In chapter 3, he speaks of "adolescence and awakening" - not just to hormonal changes but other hopes, urges, expectations and yearnings as well - like a violent explosion or maybe like childbirth. Redefining adolescence when kids become teenagers as "awakening" - if we thought about all the ways that they're awakening from childhood into adulthood, their quest for depth, truth, purpose, identity, intimate relationships, and independence perhaps that re-definition would change the way we love them and lead them and guide them.
Chapter 4 -Early Adulthood and Passion - (not just sexual passion) Early adulthood is laced with passion of all kinds.
Chapter 5 - Middle Years and Commitment - the power of love.

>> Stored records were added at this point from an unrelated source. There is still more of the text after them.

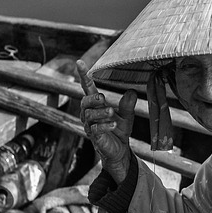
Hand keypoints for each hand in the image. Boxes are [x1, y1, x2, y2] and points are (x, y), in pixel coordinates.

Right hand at [78, 60, 136, 182]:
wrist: (120, 150)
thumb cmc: (120, 130)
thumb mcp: (127, 115)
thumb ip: (127, 104)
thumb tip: (131, 91)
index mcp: (96, 104)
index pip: (87, 87)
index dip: (84, 75)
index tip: (79, 62)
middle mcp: (89, 114)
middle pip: (84, 101)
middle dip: (92, 98)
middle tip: (102, 97)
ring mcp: (89, 126)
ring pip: (89, 115)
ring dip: (100, 112)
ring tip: (111, 112)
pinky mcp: (94, 137)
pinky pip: (95, 129)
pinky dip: (104, 125)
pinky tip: (113, 124)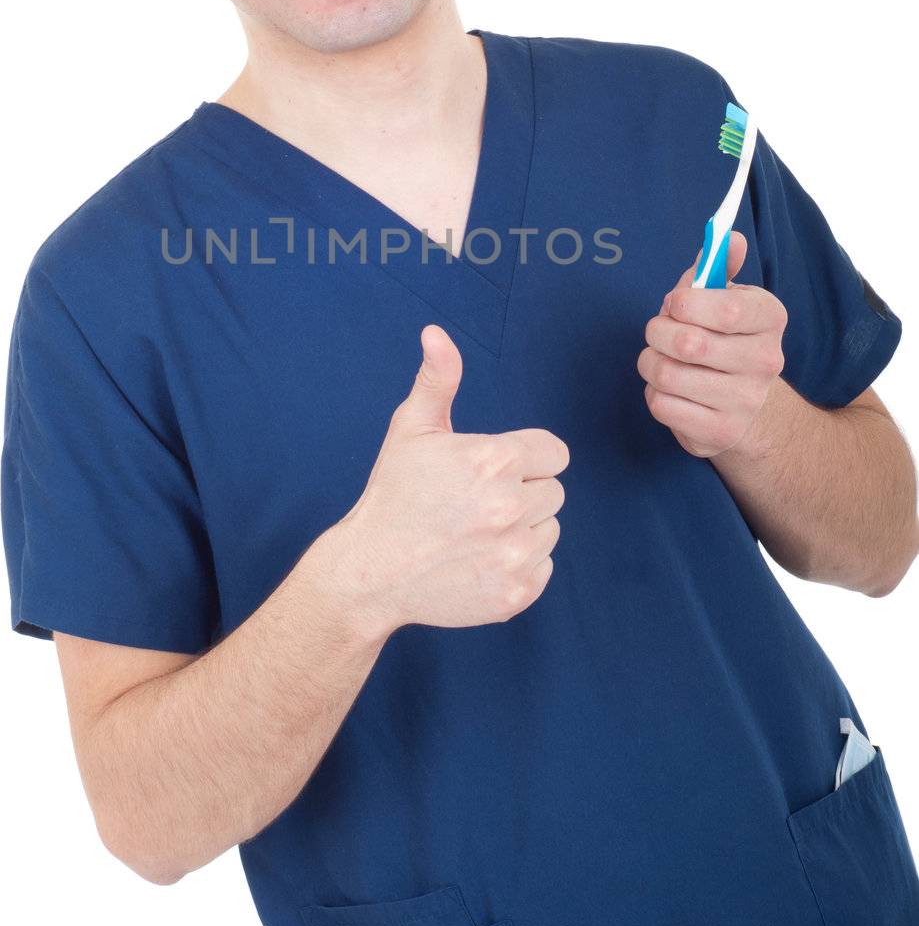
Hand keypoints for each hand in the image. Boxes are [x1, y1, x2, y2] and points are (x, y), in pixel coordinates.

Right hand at [337, 324, 569, 633]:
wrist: (372, 572)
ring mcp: (515, 554)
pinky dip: (519, 564)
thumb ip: (437, 379)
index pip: (554, 452)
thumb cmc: (394, 494)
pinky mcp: (517, 593)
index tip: (493, 470)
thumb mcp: (411, 429)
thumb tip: (436, 332)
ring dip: (523, 528)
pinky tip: (480, 559)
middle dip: (522, 491)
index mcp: (493, 461)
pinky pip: (544, 566)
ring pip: (550, 528)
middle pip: (553, 490)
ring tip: (476, 531)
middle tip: (476, 503)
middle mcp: (511, 507)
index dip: (526, 458)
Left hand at [636, 231, 787, 458]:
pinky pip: (662, 405)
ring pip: (667, 374)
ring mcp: (746, 402)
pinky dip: (654, 393)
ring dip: (650, 362)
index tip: (674, 304)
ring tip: (661, 359)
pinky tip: (670, 389)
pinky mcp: (719, 434)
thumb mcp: (723, 296)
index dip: (685, 304)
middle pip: (688, 343)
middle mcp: (766, 361)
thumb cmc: (723, 337)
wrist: (747, 406)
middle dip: (657, 332)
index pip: (727, 309)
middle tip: (659, 332)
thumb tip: (728, 235)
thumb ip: (717, 265)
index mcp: (770, 318)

Chapter 6 - Old Age and Wisdom - wisdom "a way of seeing or understanding that grows out of experience." (page 71) "According to the wisdom tradition, wisdom was born with us in the womb. . .created as we are in the image of the One who is Wisdom. The grace of wisdom stirs within us at the different stages of life." (page 71-71) "Wise men and women see beyond the busyness of our age and more deeply than the idolizing of appearances and possessions. They see these things as vanishing like a shadow..." (page 77-78)
Chapter 7 - Death as Return - He says, "Death is like a womb that opens into the other dimension, expansive and unbounded. While it is strange and frightening it is also, as the Irish Carmelite priest Noel O' Donoghue says, the journey towards a 'freshness of dawn'. He continues, "If all that is seen, as the writer to the Hebrews says has come forth from what cannot be seen, then death is the return of all that is visible into the invisible realm of God." (page 83)
No more quotes. I don't want to give it away. It's a very short book but a rich and interesting read. It will send you back to scripture and cause you to ask questions about how you see.